Pilgrims who buy the premium package get vouchers to eat at nearly 1,500 restaurants which have signed up to take part in the papal visit _ from fast-food hamburger chains to others offering traditional Spanish tapas. And organizers have made created an iPad and smartphone application that will tell pilgrims where the closest participating eatery is and let them communicate with each other in their own social network.
Critics are complaining of the cost of providing extra police security, tax breaks being granted to the corporate sponsors, discount subway and bus tickets for the visitors, and the price tag of opening up school gyms and sports facilities in a vacation month to set up makeshift digs for so many pilgrims.
Even some progressive Catholics joined a protest march Wednesday night to denounce taxpayer money spent for World Youth Day, a globe-trotting meeting held every three years. The last was in Sydney, Australia, and the next will be in Rio de Janeiro.
"At a time of crisis, and with so many people in need, we feel this visit should not be so massive and attention-drawing, so spectacular, but rather something more simple and closer to the grassroots of the church," said Raquel Mallavibarrena, a spokeswoman for a progressive Catholic group called Redes Cristianas, or Christian Networks.
Yago de la Cierva, head of the World Youth Day organizing committee, insisted providing extra police for major, crowd-drawing events is the government's responsibility _ as it was when Spaniards flocked to the streets last summer to welcome home the national football team that won World Cup in South Africa.

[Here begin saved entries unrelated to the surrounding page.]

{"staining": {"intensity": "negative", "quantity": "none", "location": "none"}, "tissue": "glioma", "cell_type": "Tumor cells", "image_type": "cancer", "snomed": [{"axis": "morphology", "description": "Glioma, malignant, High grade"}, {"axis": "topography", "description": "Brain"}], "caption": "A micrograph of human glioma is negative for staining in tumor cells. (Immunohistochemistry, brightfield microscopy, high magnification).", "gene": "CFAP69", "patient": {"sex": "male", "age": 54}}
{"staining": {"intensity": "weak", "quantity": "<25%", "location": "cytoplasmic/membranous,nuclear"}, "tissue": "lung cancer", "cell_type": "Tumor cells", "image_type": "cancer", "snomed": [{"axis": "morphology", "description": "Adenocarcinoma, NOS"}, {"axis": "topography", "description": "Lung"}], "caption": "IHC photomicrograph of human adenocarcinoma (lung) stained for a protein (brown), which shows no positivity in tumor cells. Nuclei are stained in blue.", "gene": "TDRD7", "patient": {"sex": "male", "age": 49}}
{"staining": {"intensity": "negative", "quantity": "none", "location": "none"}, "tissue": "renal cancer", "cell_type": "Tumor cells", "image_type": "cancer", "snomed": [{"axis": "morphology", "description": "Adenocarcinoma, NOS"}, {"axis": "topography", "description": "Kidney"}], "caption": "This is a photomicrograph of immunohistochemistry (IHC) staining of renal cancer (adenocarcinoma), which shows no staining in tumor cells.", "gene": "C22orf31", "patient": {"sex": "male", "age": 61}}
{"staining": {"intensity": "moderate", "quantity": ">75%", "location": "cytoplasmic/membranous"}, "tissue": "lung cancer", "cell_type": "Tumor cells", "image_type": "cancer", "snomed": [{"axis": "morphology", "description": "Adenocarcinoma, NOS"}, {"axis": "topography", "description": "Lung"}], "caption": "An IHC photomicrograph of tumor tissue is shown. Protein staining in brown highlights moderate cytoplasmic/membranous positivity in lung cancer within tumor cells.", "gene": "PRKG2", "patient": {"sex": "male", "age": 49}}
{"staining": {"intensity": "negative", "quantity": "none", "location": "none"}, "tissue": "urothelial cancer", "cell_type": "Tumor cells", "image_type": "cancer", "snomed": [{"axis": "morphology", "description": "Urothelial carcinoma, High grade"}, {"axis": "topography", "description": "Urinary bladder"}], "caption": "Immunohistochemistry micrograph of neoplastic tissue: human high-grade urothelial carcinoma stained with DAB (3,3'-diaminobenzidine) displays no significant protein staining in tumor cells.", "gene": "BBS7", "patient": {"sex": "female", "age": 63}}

Pope Benedict will be received and sent off by King Juan Carlos Queen Sofia and during his stay will meet separately with Socialist Prime Minister Jose Luis Rodriguez Zapatero and conservative opposition leader Marian Rajoy, the man likely to be Spain's next prime minister.
However, the Vatican insists Zapatero and Rajoy meetings are not about politics. It notes the visit was scheduled long before Spain called early elections and is a pastoral one, rather than a state visit.
Jorge Sainz contributed to this report.